Hem mevcut liderlik de değişir mi yoksa beklemek mi gerekiyor. Belki Cumhurbaşkanı Erdoğan'dan sonra onu takip edecek olan yöneticilerle farklı bir dış politika istikameti takip edilebilir ve belli alanlara yaklaşılabilir ve ABD'ye daha yakın olunabilir. Tabii ki bu da memnuniyetle yaklaşılır. Şunu söylemek istiyorum; sabah herhangi biri kalkıp da ABD açısından mevcut ilişkiler ideal seviyede diyecek birisi yok bence. Bunu kutlayan bundan dolayı mutlu olan kimsenin olduğunu sanmıyorum ama sonuçta hayatın bir cilvesi, gerçeği diye bakıyorlar buna. Son 10 yıldır ABD-Türkiye arası mesafe arttı. Bu arzu edilen ve kalıcı bir şey değil ama değişim Ankara'dan gelmeli diye düşünüyorum. Evet bazı boyutlarda kendimizi buna uyarladık ama bu kalıcı olacak diye bir şey yok. Türkiye açısından da bunun ideal olmadığının Türkler tarafından da anlaşıldığını görmeyi dört gözle bekliyorum.
"ABD, BİR KÜRT DEVLETİNE DESTEK VERMİYOR"
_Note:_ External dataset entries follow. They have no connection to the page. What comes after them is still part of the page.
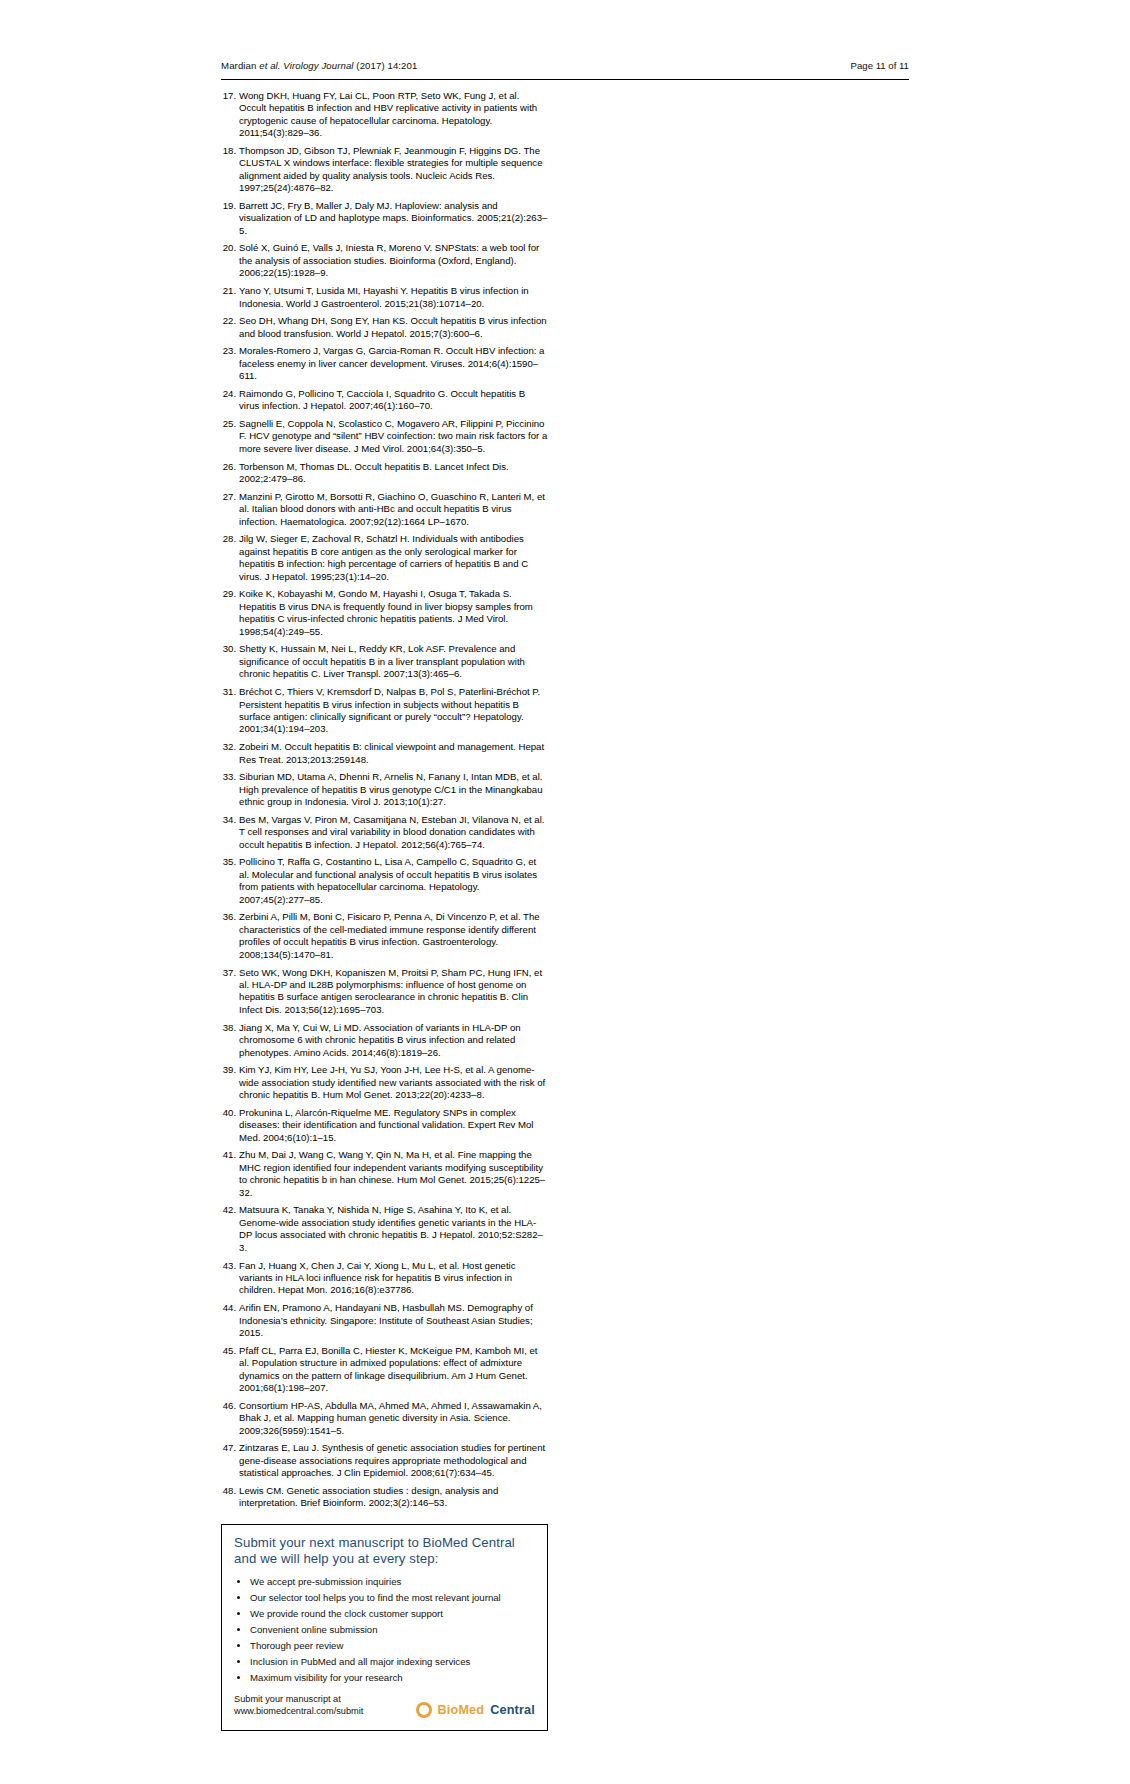Mardian et al. Virology Journal (2017) 14:201
Page 11 of 11
Wong DKH, Huang FY, Lai CL, Poon RTP, Seto WK, Fung J, et al. Occult hepatitis B infection and HBV replicative activity in patients with cryptogenic cause of hepatocellular carcinoma. Hepatology. 2011;54(3):829–36.
Thompson JD, Gibson TJ, Plewniak F, Jeanmougin F, Higgins DG. The CLUSTAL X windows interface: flexible strategies for multiple sequence alignment aided by quality analysis tools. Nucleic Acids Res. 1997;25(24):4876–82.
Barrett JC, Fry B, Maller J, Daly MJ. Haploview: analysis and visualization of LD and haplotype maps. Bioinformatics. 2005;21(2):263–5.
Solé X, Guinó E, Valls J, Iniesta R, Moreno V. SNPStats: a web tool for the analysis of association studies. Bioinforma (Oxford, England). 2006;22(15):1928–9.
Yano Y, Utsumi T, Lusida MI, Hayashi Y. Hepatitis B virus infection in Indonesia. World J Gastroenterol. 2015;21(38):10714–20.
Seo DH, Whang DH, Song EY, Han KS. Occult hepatitis B virus infection and blood transfusion. World J Hepatol. 2015;7(3):600–6.
Morales-Romero J, Vargas G, Garcia-Roman R. Occult HBV infection: a faceless enemy in liver cancer development. Viruses. 2014;6(4):1590–611.
Raimondo G, Pollicino T, Cacciola I, Squadrito G. Occult hepatitis B virus infection. J Hepatol. 2007;46(1):160–70.
Sagnelli E, Coppola N, Scolastico C, Mogavero AR, Filippini P, Piccinino F. HCV genotype and “silent” HBV coinfection: two main risk factors for a more severe liver disease. J Med Virol. 2001;64(3):350–5.
Torbenson M, Thomas DL. Occult hepatitis B. Lancet Infect Dis. 2002;2:479–86.
Manzini P, Girotto M, Borsotti R, Giachino O, Guaschino R, Lanteri M, et al. Italian blood donors with anti-HBc and occult hepatitis B virus infection. Haematologica. 2007;92(12):1664 LP–1670.
Jilg W, Sieger E, Zachoval R, Schätzl H. Individuals with antibodies against hepatitis B core antigen as the only serological marker for hepatitis B infection: high percentage of carriers of hepatitis B and C virus. J Hepatol. 1995;23(1):14–20.
Koike K, Kobayashi M, Gondo M, Hayashi I, Osuga T, Takada S. Hepatitis B virus DNA is frequently found in liver biopsy samples from hepatitis C virus-infected chronic hepatitis patients. J Med Virol. 1998;54(4):249–55.
Shetty K, Hussain M, Nei L, Reddy KR, Lok ASF. Prevalence and significance of occult hepatitis B in a liver transplant population with chronic hepatitis C. Liver Transpl. 2007;13(3):465–6.
Bréchot C, Thiers V, Kremsdorf D, Nalpas B, Pol S, Paterlini-Bréchot P. Persistent hepatitis B virus infection in subjects without hepatitis B surface antigen: clinically significant or purely “occult”? Hepatology. 2001;34(1):194–203.
Zobeiri M. Occult hepatitis B: clinical viewpoint and management. Hepat Res Treat. 2013;2013:259148.
Siburian MD, Utama A, Dhenni R, Arnelis N, Fanany I, Intan MDB, et al. High prevalence of hepatitis B virus genotype C/C1 in the Minangkabau ethnic group in Indonesia. Virol J. 2013;10(1):27.
Bes M, Vargas V, Piron M, Casamitjana N, Esteban JI, Vilanova N, et al. T cell responses and viral variability in blood donation candidates with occult hepatitis B infection. J Hepatol. 2012;56(4):765–74.
Pollicino T, Raffa G, Costantino L, Lisa A, Campello C, Squadrito G, et al. Molecular and functional analysis of occult hepatitis B virus isolates from patients with hepatocellular carcinoma. Hepatology. 2007;45(2):277–85.
Zerbini A, Pilli M, Boni C, Fisicaro P, Penna A, Di Vincenzo P, et al. The characteristics of the cell-mediated immune response identify different profiles of occult hepatitis B virus infection. Gastroenterology. 2008;134(5):1470–81.
Seto WK, Wong DKH, Kopaniszen M, Proitsi P, Sham PC, Hung IFN, et al. HLA-DP and IL28B polymorphisms: influence of host genome on hepatitis B surface antigen seroclearance in chronic hepatitis B. Clin Infect Dis. 2013;56(12):1695–703.
Jiang X, Ma Y, Cui W, Li MD. Association of variants in HLA-DP on chromosome 6 with chronic hepatitis B virus infection and related phenotypes. Amino Acids. 2014;46(8):1819–26.
Kim YJ, Kim HY, Lee J-H, Yu SJ, Yoon J-H, Lee H-S, et al. A genome-wide association study identified new variants associated with the risk of chronic hepatitis B. Hum Mol Genet. 2013;22(20):4233–8.
Prokunina L, Alarcón-Riquelme ME. Regulatory SNPs in complex diseases: their identification and functional validation. Expert Rev Mol Med. 2004;6(10):1–15.
Zhu M, Dai J, Wang C, Wang Y, Qin N, Ma H, et al. Fine mapping the MHC region identified four independent variants modifying susceptibility to chronic hepatitis b in han chinese. Hum Mol Genet. 2015;25(6):1225–32.
Matsuura K, Tanaka Y, Nishida N, Hige S, Asahina Y, Ito K, et al. Genome-wide association study identifies genetic variants in the HLA-DP locus associated with chronic hepatitis B. J Hepatol. 2010;52:S282–3.
Fan J, Huang X, Chen J, Cai Y, Xiong L, Mu L, et al. Host genetic variants in HLA loci influence risk for hepatitis B virus infection in children. Hepat Mon. 2016;16(8):e37786.
Arifin EN, Pramono A, Handayani NB, Hasbullah MS. Demography of Indonesia’s ethnicity. Singapore: Institute of Southeast Asian Studies; 2015.
Pfaff CL, Parra EJ, Bonilla C, Hiester K, McKeigue PM, Kamboh MI, et al. Population structure in admixed populations: effect of admixture dynamics on the pattern of linkage disequilibrium. Am J Hum Genet. 2001;68(1):198–207.
Consortium HP-AS, Abdulla MA, Ahmed MA, Ahmed I, Assawamakin A, Bhak J, et al. Mapping human genetic diversity in Asia. Science. 2009;326(5959):1541–5.
Zintzaras E, Lau J. Synthesis of genetic association studies for pertinent gene-disease associations requires appropriate methodological and statistical approaches. J Clin Epidemiol. 2008;61(7):634–45.
Lewis CM. Genetic association studies : design, analysis and interpretation. Brief Bioinform. 2002;3(2):146–53.
Submit your next manuscript to BioMed Central and we will help you at every step:
We accept pre-submission inquiries
Our selector tool helps you to find the most relevant journal
We provide round the clock customer support
Convenient online submission
Thorough peer review
Inclusion in PubMed and all major indexing services
Maximum visibility for your research
Submit your manuscript at
www.biomedcentral.com/submit
BioMed Central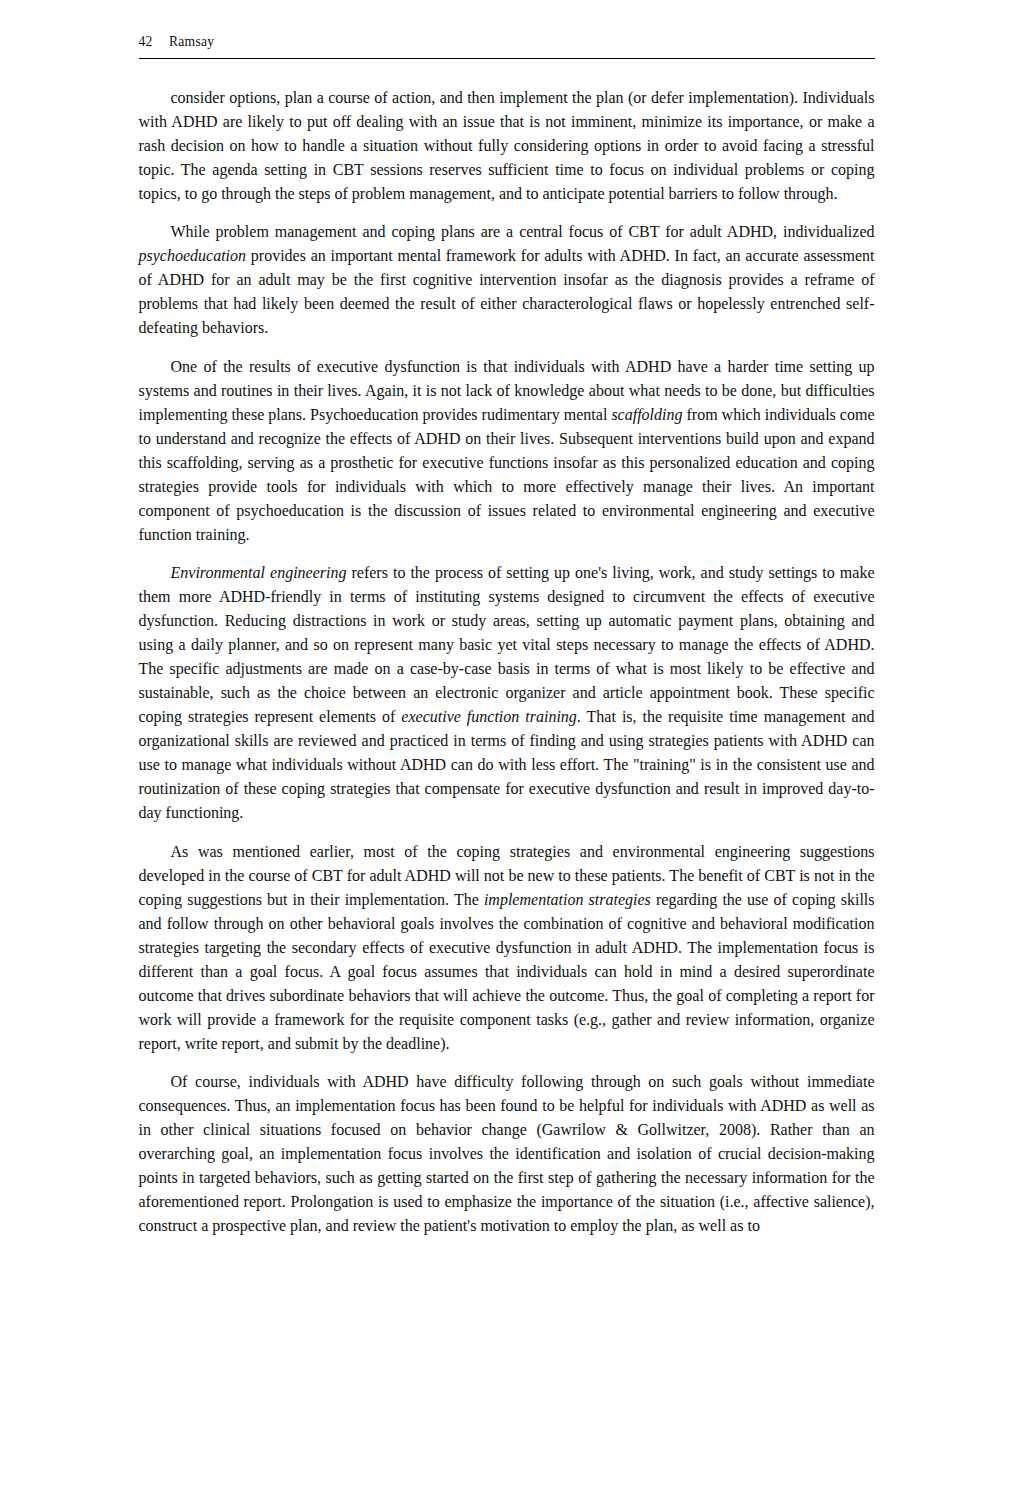42 Ramsay
consider options, plan a course of action, and then implement the plan (or defer implementation). Individuals with ADHD are likely to put off dealing with an issue that is not imminent, minimize its importance, or make a rash decision on how to handle a situation without fully considering options in order to avoid facing a stressful topic. The agenda setting in CBT sessions reserves sufficient time to focus on individual problems or coping topics, to go through the steps of problem management, and to anticipate potential barriers to follow through.
While problem management and coping plans are a central focus of CBT for adult ADHD, individualized psychoeducation provides an important mental framework for adults with ADHD. In fact, an accurate assessment of ADHD for an adult may be the first cognitive intervention insofar as the diagnosis provides a reframe of problems that had likely been deemed the result of either characterological flaws or hopelessly entrenched self-defeating behaviors.
One of the results of executive dysfunction is that individuals with ADHD have a harder time setting up systems and routines in their lives. Again, it is not lack of knowledge about what needs to be done, but difficulties implementing these plans. Psychoeducation provides rudimentary mental scaffolding from which individuals come to understand and recognize the effects of ADHD on their lives. Subsequent interventions build upon and expand this scaffolding, serving as a prosthetic for executive functions insofar as this personalized education and coping strategies provide tools for individuals with which to more effectively manage their lives. An important component of psychoeducation is the discussion of issues related to environmental engineering and executive function training.
Environmental engineering refers to the process of setting up one's living, work, and study settings to make them more ADHD-friendly in terms of instituting systems designed to circumvent the effects of executive dysfunction. Reducing distractions in work or study areas, setting up automatic payment plans, obtaining and using a daily planner, and so on represent many basic yet vital steps necessary to manage the effects of ADHD. The specific adjustments are made on a case-by-case basis in terms of what is most likely to be effective and sustainable, such as the choice between an electronic organizer and article appointment book. These specific coping strategies represent elements of executive function training. That is, the requisite time management and organizational skills are reviewed and practiced in terms of finding and using strategies patients with ADHD can use to manage what individuals without ADHD can do with less effort. The "training" is in the consistent use and routinization of these coping strategies that compensate for executive dysfunction and result in improved day-to-day functioning.
As was mentioned earlier, most of the coping strategies and environmental engineering suggestions developed in the course of CBT for adult ADHD will not be new to these patients. The benefit of CBT is not in the coping suggestions but in their implementation. The implementation strategies regarding the use of coping skills and follow through on other behavioral goals involves the combination of cognitive and behavioral modification strategies targeting the secondary effects of executive dysfunction in adult ADHD. The implementation focus is different than a goal focus. A goal focus assumes that individuals can hold in mind a desired superordinate outcome that drives subordinate behaviors that will achieve the outcome. Thus, the goal of completing a report for work will provide a framework for the requisite component tasks (e.g., gather and review information, organize report, write report, and submit by the deadline).
Of course, individuals with ADHD have difficulty following through on such goals without immediate consequences. Thus, an implementation focus has been found to be helpful for individuals with ADHD as well as in other clinical situations focused on behavior change (Gawrilow & Gollwitzer, 2008). Rather than an overarching goal, an implementation focus involves the identification and isolation of crucial decision-making points in targeted behaviors, such as getting started on the first step of gathering the necessary information for the aforementioned report. Prolongation is used to emphasize the importance of the situation (i.e., affective salience), construct a prospective plan, and review the patient's motivation to employ the plan, as well as to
ABD ve Türkiye yıllarca Kürt meselesi üzerinden farklılıklarını iyi yönettiler. ABD, bir Kürt devletine destek vermiyor. orta doğuda olan bitenle ilişkimize bakarsak zaten ABD-Türkiye'nin bir sürü başka konuları da var. Bu ilişkilerin toplamı değil, umuyorum başka şeyler de buluruz. Anlaşabileceğimiz başka şeyler var. Yakın bir ilişkinin parçası, müttefiklik, ortaklık adına ne derseniz deyin. Anlaşacak alanlar bulursunuz ve anlaşmazlıklarınızı yönetmeyi öğrenirsiniz. ABD-Türk ilişkilerinin amacı gerçekçi bir şekilde anlaşmazlıkları eliminize edemez. Her zaman anlaşmazlık olur, Kıbrıs konusunda, Kürt konusunda başka meselelerde. Bazen anlaşmazlığa düşeceğiz ancak bu zaten müttefikliği, müttefiklik yapan şey. Yani her şeye rağmen anlaşmazlık alanlarının, işbirliğini önlememesi, ortak çıkarları bozmaması. Sanıyorum Türkiye ve ABD'nin asıl zorluğu burada."